The war also strengthened the government and Netanyahu, as they began claiming credit for Israel’s strategic victories in the region: the destruction of most of Hamas, a hostage deal in Gaza granting the IDF control over half the Strip, the defeat of Hezbollah, and a highly successful war against Iran. This gave both current and former supporters of the Netanyahu coalition a breath of fresh air. While the Netanyahu bloc has not yet regained all the seats it lost, it has grown stronger.
It is no accident that Netanyahu grew stronger while the man who once threatened his rule has effectively vanished. Netanyahu is one of the world’s shrewdest politicians. He understood immediately after October 7th that he needed to re-consolidate his base and camp — for example, through his affiliate TV channel blaming leftists, army generals, and reservists who said they would not volunteer if the judicial overhaul proceeded. By reclaiming his base from the center and reestablishing the sentiments that energize his supporters, Netanyahu also destroyed Gantz.
Broadly speaking, the level of tribalism in Israeli society has returned to what it had been — perhaps it is a bit worse. The center-left and parts of the right (namely, Bennett and Lieberman) accuse Netanyahu of responsibility for October 7 through years of fostering Hamas in Gaza, covering up failures and corruption, serving Qatar’s interests — and not really defeating Hamas in Gaza. Likud and Netanyahu describe their opponents as defeatists, accuse them of having contributed to the enemy’s perception that Israel was historically weak through the massive protests against the judicial overhaul — and thus of causing the October 7th attack.
In this environment, Gantz is seen as irrelevant. That weakness is the reason for his disastrous polling numbers. On Eretz Nehederet, Israel’s Saturday Night Live, he is portrayed as a nice guy, but a sucker (Israelis have a special term for that, dervied from a German word: ‘Fraayer’ פרייאר). There’s nothing worse in Israeli politics then being a Fraayer, a sucker.
And so, the 43 seats he once held in the polls have slipped away. Some returned to the Likud, many went to the former PM Naftali Bennett, who is more right-wing than Gantz and is seen as an actual change agent. Others, more left-leaning, have gone to Gadi Eisenkot or back to Yair Lapid.
Gantz was a blank cardboard cutout for a broad Israeli center for a discrete period after October 7th. But now, after the longest war in Israel’s history, the underlying fundamentals of Israeli politics (including, not least, its hatreds and resentments) have reasserted themselves.

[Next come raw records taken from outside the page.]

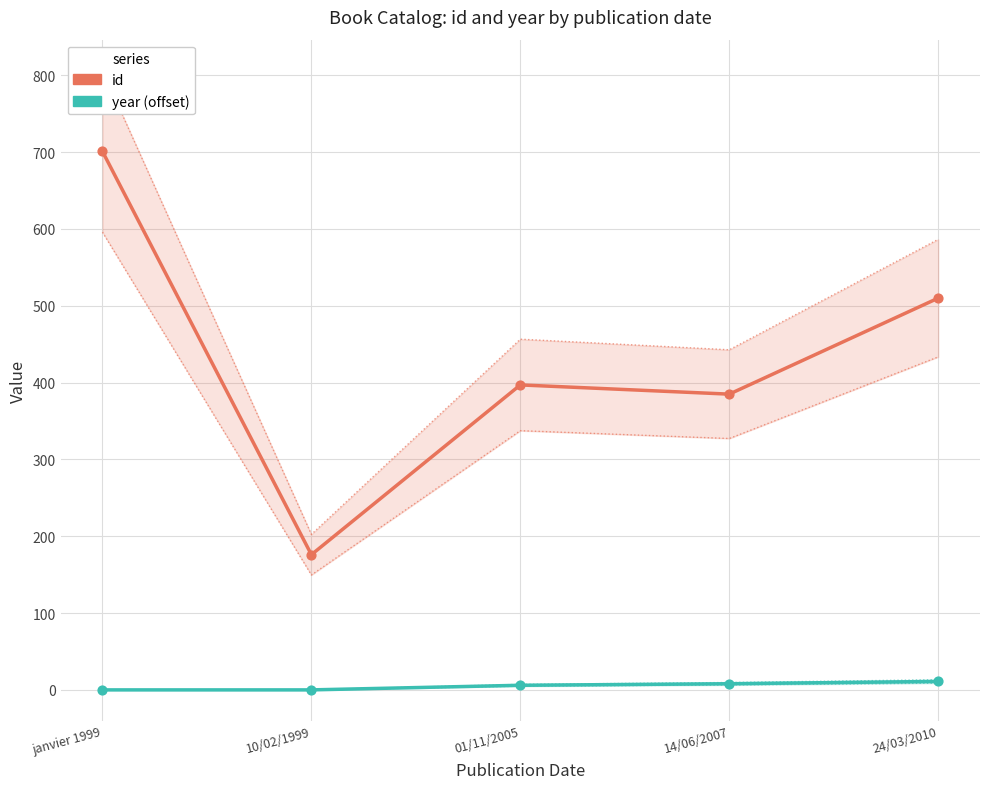

At which category is the sum across all series the highest?

janvier 1999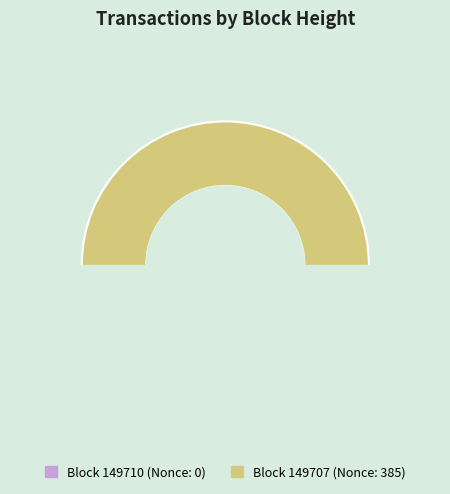

Which category has the biggest portion of the pie?

149707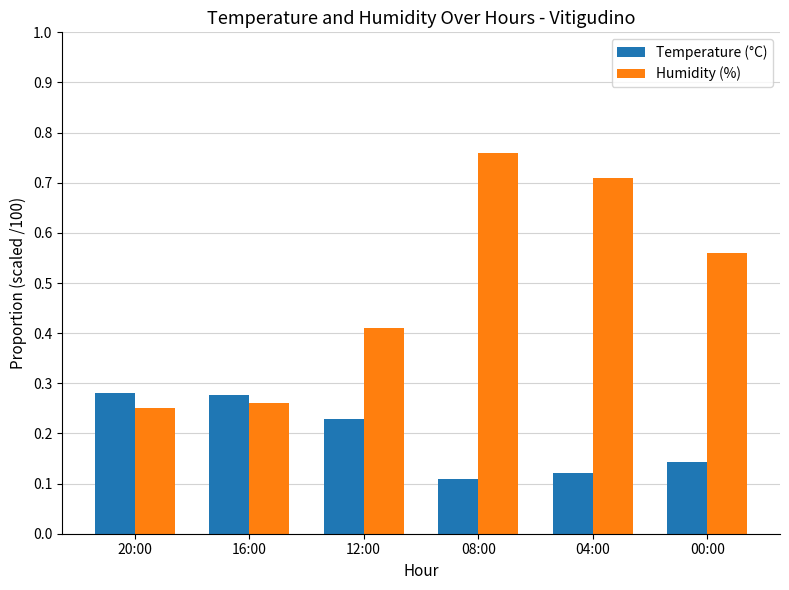

At which label does Humidity (%) reach its peak?

08:00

Gantz promised this week to run ‘until the end’. Yet his remaining loyalists promise that he will step aside if he sees he has no chance of passing the threshold. This is an essential calculation: if he stays in the race until the end, his political bloc — or what remains of it — could lose a crucial number of voters. Gantz still insists he is committed to replacing Netanyahu. His real test may come before the election results: deciding whether to withdraw from the race.




Benny Gantz tried to carry the banner for national unity -- an important, indeed noble thing to do in a cutthroat political environment. I couldn't help but wonder as I read Nadav Eyal's perceptive analysis whether Gantz might be trying to position himself as a security-minded successor of Netanyahu (should the latter leave politics), however slim that possibility.